*** Opening SOURCE RECORDS ***

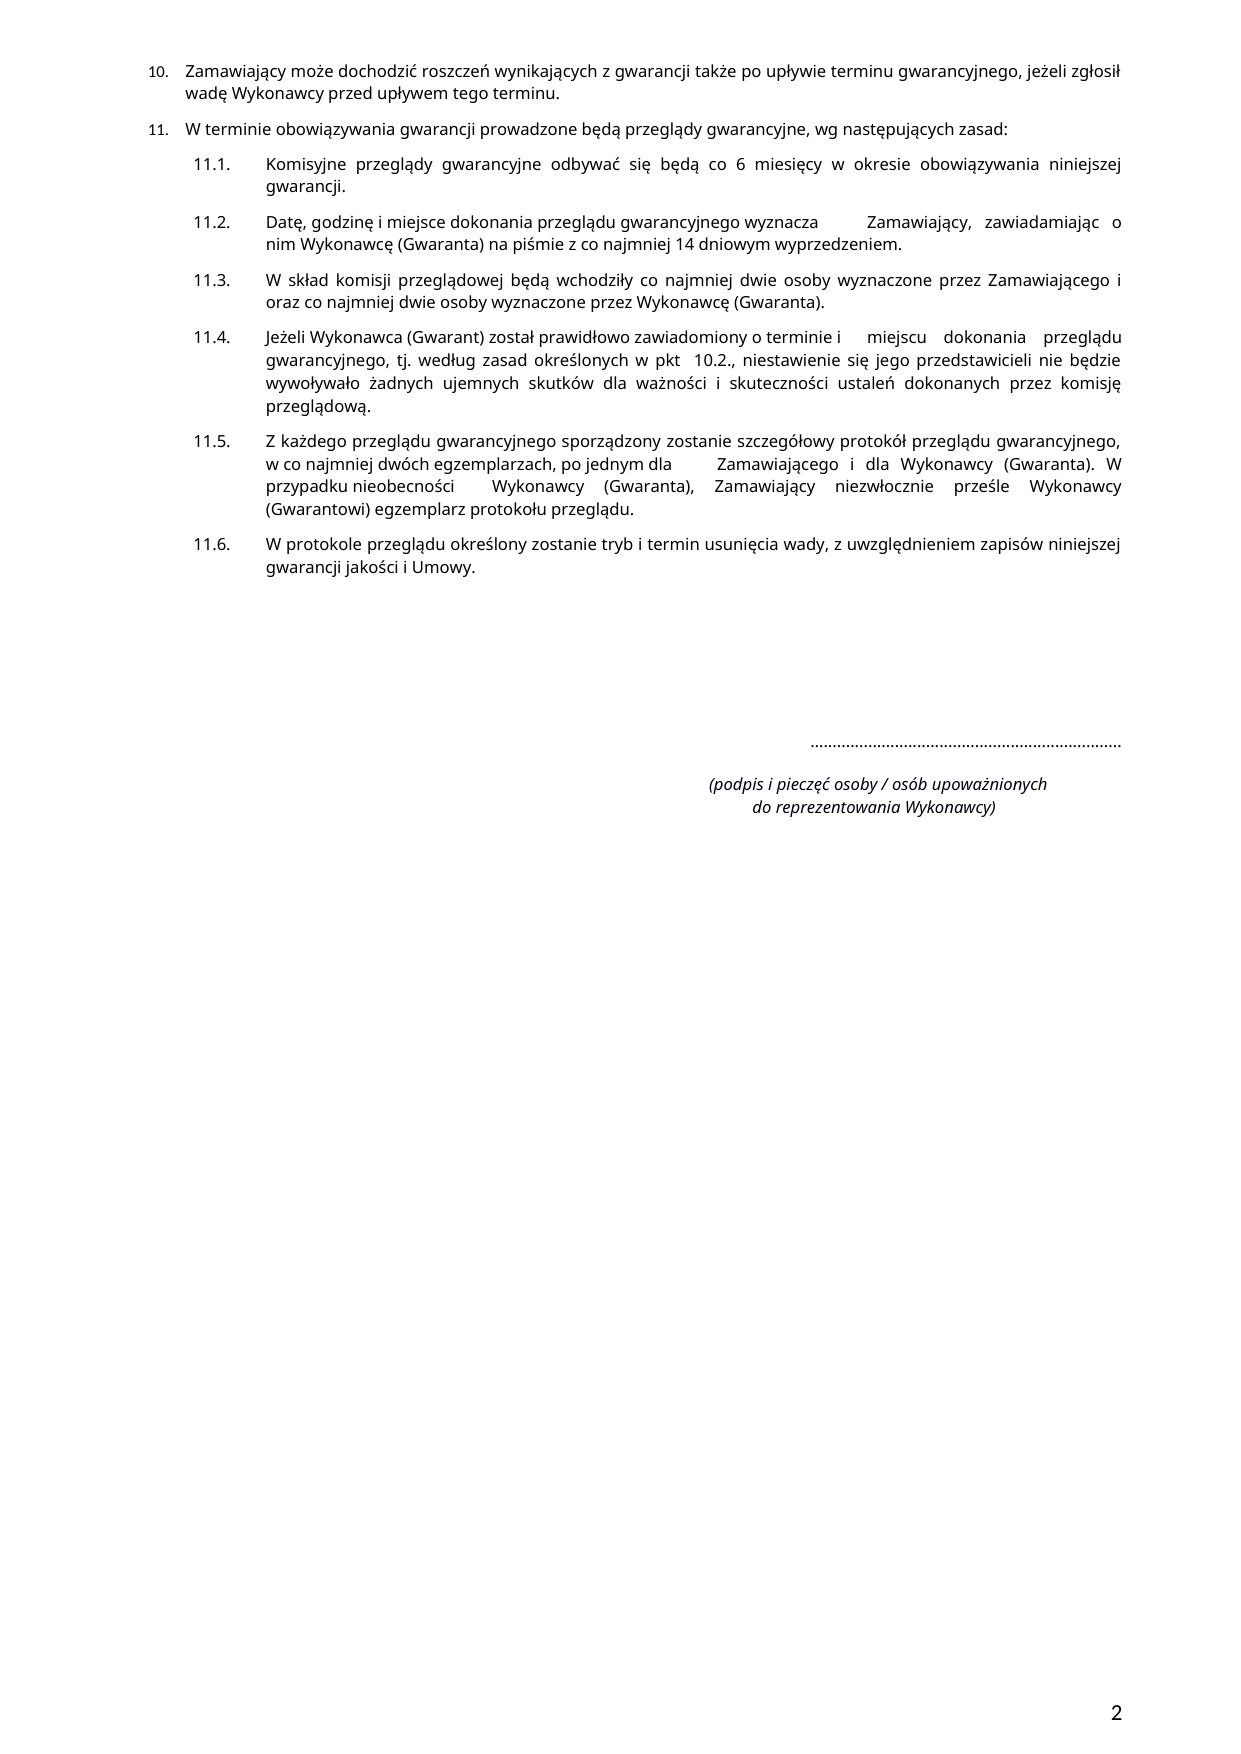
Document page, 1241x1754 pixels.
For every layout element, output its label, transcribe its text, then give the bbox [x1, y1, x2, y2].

list do reprezentowania Wykonawcy) [165, 796, 1122, 818]
list 11.2. Datę, godzinę i miejsce dokonania przeglądu gwarancyjnego wyznacza Zamawiający, zawiadamiając o nim Wykonawcę (Gwaranta) na piśmie z co najmniej 14 dniowym wyprzedzeniem. [193, 210, 1122, 256]
list …................................................................... [165, 701, 1122, 752]
list 11.3. W skład komisji przeglądowej będą wchodziły co najmniej dwie osoby wyznaczone przez Zamawiającego i oraz co najmniej dwie osoby wyznaczone przez Wykonawcę (Gwaranta). [193, 268, 1122, 313]
list 11.1. Komisyjne przeglądy gwarancyjne odbywać się będą co 6 miesięcy w okresie obowiązywania niniejszej gwarancji. [193, 152, 1122, 198]
list Zamawiający może dochodzić roszczeń wynikających z gwarancji także po upływie terminu gwarancyjnego, jeżeli zgłosił wadę Wykonawcy przed upływem tego terminu. [148, 59, 1122, 104]
list W terminie obowiązywania gwarancji prowadzone będą przeglądy gwarancyjne, wg następujących zasad: [148, 117, 1122, 140]
list 11.4. Jeżeli Wykonawca (Gwarant) został prawidłowo zawiadomiony o terminie i miejscu dokonania przeglądu gwarancyjnego, tj. według zasad określonych w pkt 10.2., niestawienie się jego przedstawicieli nie będzie wywoływało żadnych ujemnych skutków dla ważności i skuteczności ustaleń dokonanych przez komisję przeglądową. [193, 326, 1122, 417]
list 11.6. W protokole przeglądu określony zostanie tryb i termin usunięcia wady, z uwzględnieniem zapisów niniejszej gwarancji jakości i Umowy. [193, 533, 1122, 578]
list 11.5. Z każdego przeglądu gwarancyjnego sporządzony zostanie szczegółowy protokół przeglądu gwarancyjnego, w co najmniej dwóch egzemplarzach, po jednym dla Zamawiającego i dla Wykonawcy (Gwaranta). W przypadku nieobecności Wykonawcy (Gwaranta), Zamawiający niezwłocznie prześle Wykonawcy (Gwarantowi) egzemplarz protokołu przeglądu. [193, 429, 1122, 520]
list (podpis i pieczęć osoby / osób upoważnionych [165, 773, 1122, 796]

*** Closing SOURCE RECORDS ***

** WORK REQUIRED **
Would you copy out each line of the records above where the word "osoby" occurs?

** ANSWER SPACE **
list 11.3. W skład komisji przeglądowej będą wchodziły co najmniej dwie osoby wyznaczone przez Zamawiającego i oraz co najmniej dwie osoby wyznaczone przez Wykonawcę (Gwaranta). [193, 268, 1122, 313]
list (podpis i pieczęć osoby / osób upoważnionych [165, 773, 1122, 796]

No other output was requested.